Arap dilindeki en eski papirüs, ‘Borç Kabulü’ olarak bilinen bir belge olarak sınıflandırılmaktadır. İslami dönemde Mısır ve Filistin coğrafyasında bu kategoriye yerleştirilebilecek  çok eski papirüs keşfedilmiştir. Kur’an-ı Kerim’de Bakara suresi  282. ayetinde yazılı ve sözlü borç konusu vurgulanmaktadır. Hicri takvime sahip yalnızca Arapça papirüsleri saymazsak, Hicri takvimi ve diğerlerini içeren Yunanca-Kıpti, Yunanca-Arapça ve Kıpti-Arapça dillerinde esas olarak mali işlerle ilgili düzinelerce papirüs vardır.

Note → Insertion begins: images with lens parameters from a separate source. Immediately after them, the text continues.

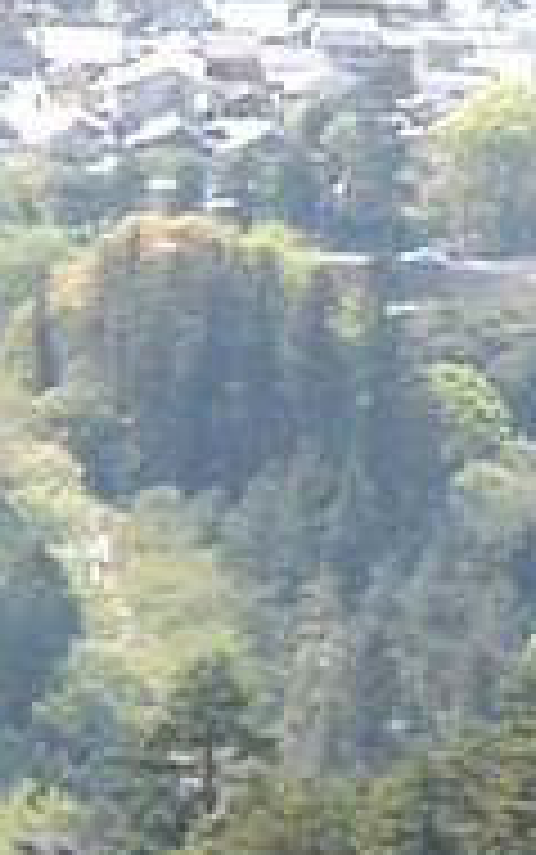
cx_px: -268
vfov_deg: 4.0
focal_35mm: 519
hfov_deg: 2.5
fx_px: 12106
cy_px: 1354
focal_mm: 63
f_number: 8
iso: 200
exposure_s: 1/180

Tera Sijpstein’a göre, Araplar 7. yüzyılın ortalarında Mısır’a vardıklarında Arapça, Yunanca ve Kıpti’den sonra Mısır’ın üçüncü resmi dili haline geldi. Kalan papirüslerden, Müslüman hükümeti tarafından basılan Arapça papirüslerin, İslam imparatorluğu genelinde yaygın olan, ancak hakim yerel idari geleneklerden önemli ölçüde farklı olan standart idari formülleri kullandığı açıktır. Borçların resmi makamlara kaydedilmesi gibi.

Geleneksel İslam tarihçiliğiyle Papirüs ayrıntılarının uyumu

Sonuç olarak, papirüslerde sunulan içerik ve ayrıntıların birçoğunun, geleneksel İslam tarih yazım kaynaklarında sunulan ayrıntılarla eşleştiğini ve bunların genel olarak güvenilirliklerinin doğruladığını söylemek gerekir.

Ayrıca papirüslerdeki deliller, Müslümanların kimliğinin çok daha erken ve fetihlerin başlamasından önce, Mısır’a ve onun dışına, Peygamber Efendimiz (s.a.v) Hicret’ten sonra (Müslümanların tarihinin başlangıcı ) Medine’deki 10 yıllık hükümdarlığı sırasında Arap Yarımadası’na geldiğini göstermektedir.